— Exercise instructions —
Reproduce the records word for word, apart from the images they contain.

— Material for this task —
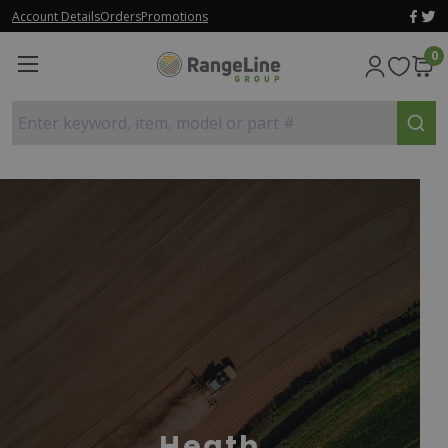
Account Details
Orders
Promotions
0
Enter keyword, item, model or part #
Heath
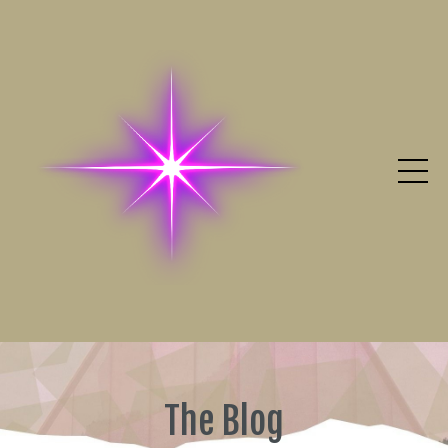
The Blog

— Task answer —
Account Details
Orders
Promotions
0
Enter keyword, item, model or part #
Heath
The Blog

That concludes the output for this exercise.